> [Raw data]
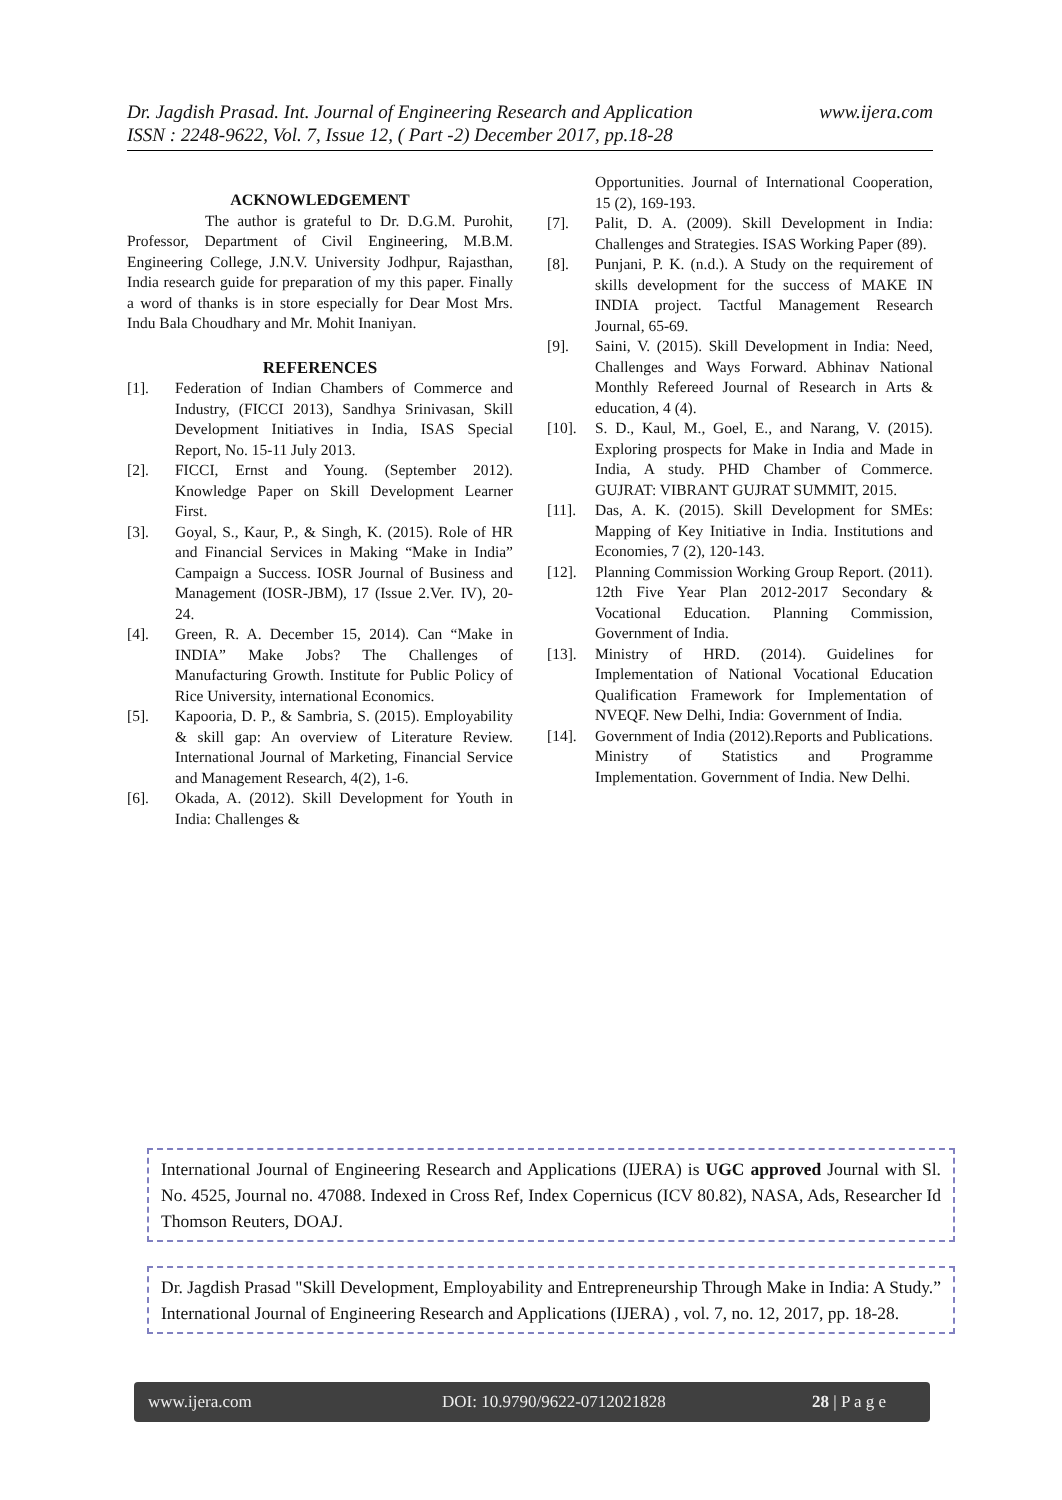www.ijera.com Dr. Jagdish Prasad. Int. Journal of Engineering Research and Application
ISSN : 2248-9622, Vol. 7, Issue 12, ( Part -2) December 2017, pp.18-28
ACKNOWLEDGEMENT
The author is grateful to Dr. D.G.M. Purohit, Professor, Department of Civil Engineering, M.B.M. Engineering College, J.N.V. University Jodhpur, Rajasthan, India research guide for preparation of my this paper. Finally a word of thanks is in store especially for Dear Most Mrs. Indu Bala Choudhary and Mr. Mohit Inaniyan.
REFERENCES
[1]. Federation of Indian Chambers of Commerce and Industry, (FICCI 2013), Sandhya Srinivasan, Skill Development Initiatives in India, ISAS Special Report, No. 15-11 July 2013.
[2]. FICCI, Ernst and Young. (September 2012). Knowledge Paper on Skill Development Learner First.
[3]. Goyal, S., Kaur, P., & Singh, K. (2015). Role of HR and Financial Services in Making “Make in India” Campaign a Success. IOSR Journal of Business and Management (IOSR-JBM), 17 (Issue 2.Ver. IV), 20-24.
[4]. Green, R. A. December 15, 2014). Can “Make in INDIA” Make Jobs? The Challenges of Manufacturing Growth. Institute for Public Policy of Rice University, international Economics.
[5]. Kapooria, D. P., & Sambria, S. (2015). Employability & skill gap: An overview of Literature Review. International Journal of Marketing, Financial Service and Management Research, 4(2), 1-6.
[6]. Okada, A. (2012). Skill Development for Youth in India: Challenges &
Opportunities. Journal of International Cooperation, 15 (2), 169-193.
[7]. Palit, D. A. (2009). Skill Development in India: Challenges and Strategies. ISAS Working Paper (89).
[8]. Punjani, P. K. (n.d.). A Study on the requirement of skills development for the success of MAKE IN INDIA project. Tactful Management Research Journal, 65-69.
[9]. Saini, V. (2015). Skill Development in India: Need, Challenges and Ways Forward. Abhinav National Monthly Refereed Journal of Research in Arts & education, 4 (4).
[10]. S. D., Kaul, M., Goel, E., and Narang, V. (2015). Exploring prospects for Make in India and Made in India, A study. PHD Chamber of Commerce. GUJRAT: VIBRANT GUJRAT SUMMIT, 2015.
[11]. Das, A. K. (2015). Skill Development for SMEs: Mapping of Key Initiative in India. Institutions and Economies, 7 (2), 120-143.
[12]. Planning Commission Working Group Report. (2011). 12th Five Year Plan 2012-2017 Secondary & Vocational Education. Planning Commission, Government of India.
[13]. Ministry of HRD. (2014). Guidelines for Implementation of National Vocational Education Qualification Framework for Implementation of NVEQF. New Delhi, India: Government of India.
[14]. Government of India (2012).Reports and Publications. Ministry of Statistics and Programme Implementation. Government of India. New Delhi.
International Journal of Engineering Research and Applications (IJERA) is UGC approved Journal with Sl. No. 4525, Journal no. 47088. Indexed in Cross Ref, Index Copernicus (ICV 80.82), NASA, Ads, Researcher Id Thomson Reuters, DOAJ.
Dr. Jagdish Prasad "Skill Development, Employability and Entrepreneurship Through Make in India: A Study.” International Journal of Engineering Research and Applications (IJERA) , vol. 7, no. 12, 2017, pp. 18-28.
www.ijera.com DOI: 10.9790/9622-0712021828 28 | P a g e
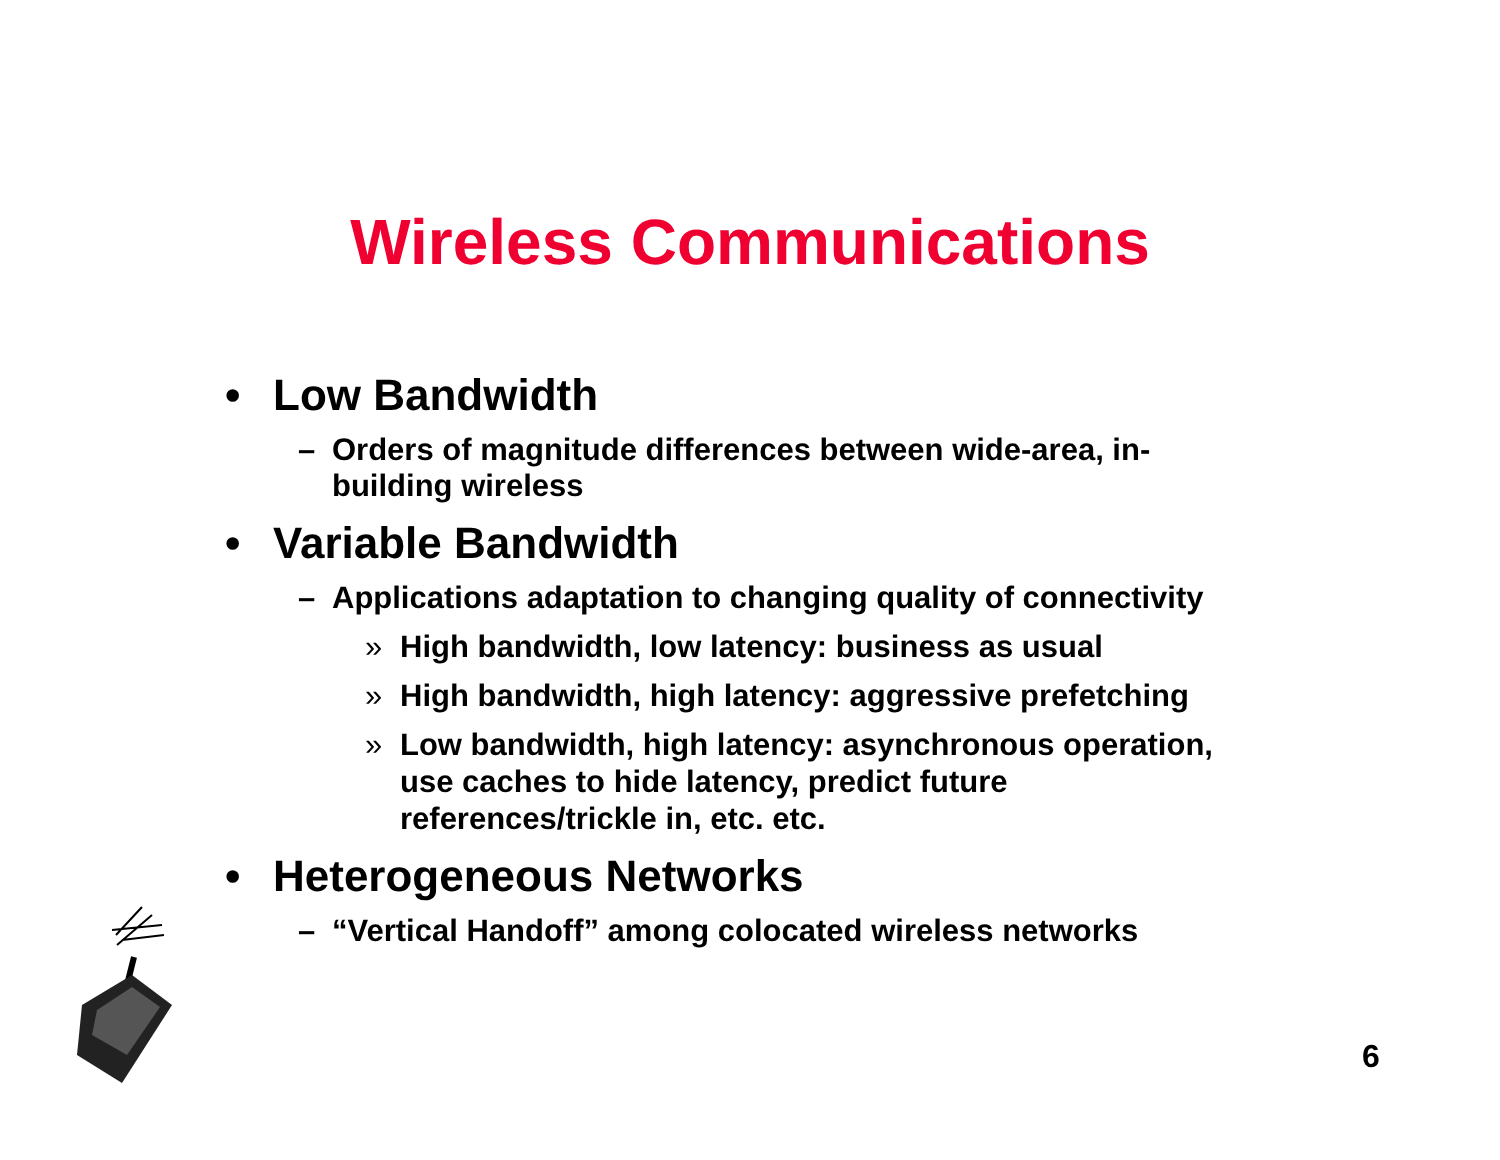Wireless Communications
• Low Bandwidth
– Orders of magnitude differences between wide-area, in-building wireless
• Variable Bandwidth
– Applications adaptation to changing quality of connectivity
» High bandwidth, low latency: business as usual
» High bandwidth, high latency: aggressive prefetching
» Low bandwidth, high latency: asynchronous operation, use caches to hide latency, predict future references/trickle in, etc. etc.
• Heterogeneous Networks
– “Vertical Handoff” among colocated wireless networks
6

> [Task requirements]
Write out the entries again, exactly as given, skipping any images.

> [Result below]
www.ijera.com Dr. Jagdish Prasad. Int. Journal of Engineering Research and Application
ISSN : 2248-9622, Vol. 7, Issue 12, ( Part -2) December 2017, pp.18-28
ACKNOWLEDGEMENT
The author is grateful to Dr. D.G.M. Purohit, Professor, Department of Civil Engineering, M.B.M. Engineering College, J.N.V. University Jodhpur, Rajasthan, India research guide for preparation of my this paper. Finally a word of thanks is in store especially for Dear Most Mrs. Indu Bala Choudhary and Mr. Mohit Inaniyan.
REFERENCES
[1]. Federation of Indian Chambers of Commerce and Industry, (FICCI 2013), Sandhya Srinivasan, Skill Development Initiatives in India, ISAS Special Report, No. 15-11 July 2013.
[2]. FICCI, Ernst and Young. (September 2012). Knowledge Paper on Skill Development Learner First.
[3]. Goyal, S., Kaur, P., & Singh, K. (2015). Role of HR and Financial Services in Making “Make in India” Campaign a Success. IOSR Journal of Business and Management (IOSR-JBM), 17 (Issue 2.Ver. IV), 20-24.
[4]. Green, R. A. December 15, 2014). Can “Make in INDIA” Make Jobs? The Challenges of Manufacturing Growth. Institute for Public Policy of Rice University, international Economics.
[5]. Kapooria, D. P., & Sambria, S. (2015). Employability & skill gap: An overview of Literature Review. International Journal of Marketing, Financial Service and Management Research, 4(2), 1-6.
[6]. Okada, A. (2012). Skill Development for Youth in India: Challenges &
Opportunities. Journal of International Cooperation, 15 (2), 169-193.
[7]. Palit, D. A. (2009). Skill Development in India: Challenges and Strategies. ISAS Working Paper (89).
[8]. Punjani, P. K. (n.d.). A Study on the requirement of skills development for the success of MAKE IN INDIA project. Tactful Management Research Journal, 65-69.
[9]. Saini, V. (2015). Skill Development in India: Need, Challenges and Ways Forward. Abhinav National Monthly Refereed Journal of Research in Arts & education, 4 (4).
[10]. S. D., Kaul, M., Goel, E., and Narang, V. (2015). Exploring prospects for Make in India and Made in India, A study. PHD Chamber of Commerce. GUJRAT: VIBRANT GUJRAT SUMMIT, 2015.
[11]. Das, A. K. (2015). Skill Development for SMEs: Mapping of Key Initiative in India. Institutions and Economies, 7 (2), 120-143.
[12]. Planning Commission Working Group Report. (2011). 12th Five Year Plan 2012-2017 Secondary & Vocational Education. Planning Commission, Government of India.
[13]. Ministry of HRD. (2014). Guidelines for Implementation of National Vocational Education Qualification Framework for Implementation of NVEQF. New Delhi, India: Government of India.
[14]. Government of India (2012).Reports and Publications. Ministry of Statistics and Programme Implementation. Government of India. New Delhi.
International Journal of Engineering Research and Applications (IJERA) is UGC approved Journal with Sl. No. 4525, Journal no. 47088. Indexed in Cross Ref, Index Copernicus (ICV 80.82), NASA, Ads, Researcher Id Thomson Reuters, DOAJ.
Dr. Jagdish Prasad "Skill Development, Employability and Entrepreneurship Through Make in India: A Study.” International Journal of Engineering Research and Applications (IJERA) , vol. 7, no. 12, 2017, pp. 18-28.
www.ijera.com DOI: 10.9790/9622-0712021828 28 | P a g e
Wireless Communications
• Low Bandwidth
– Orders of magnitude differences between wide-area, in-building wireless
• Variable Bandwidth
– Applications adaptation to changing quality of connectivity
» High bandwidth, low latency: business as usual
» High bandwidth, high latency: aggressive prefetching
» Low bandwidth, high latency: asynchronous operation, use caches to hide latency, predict future references/trickle in, etc. etc.
• Heterogeneous Networks
– “Vertical Handoff” among colocated wireless networks
6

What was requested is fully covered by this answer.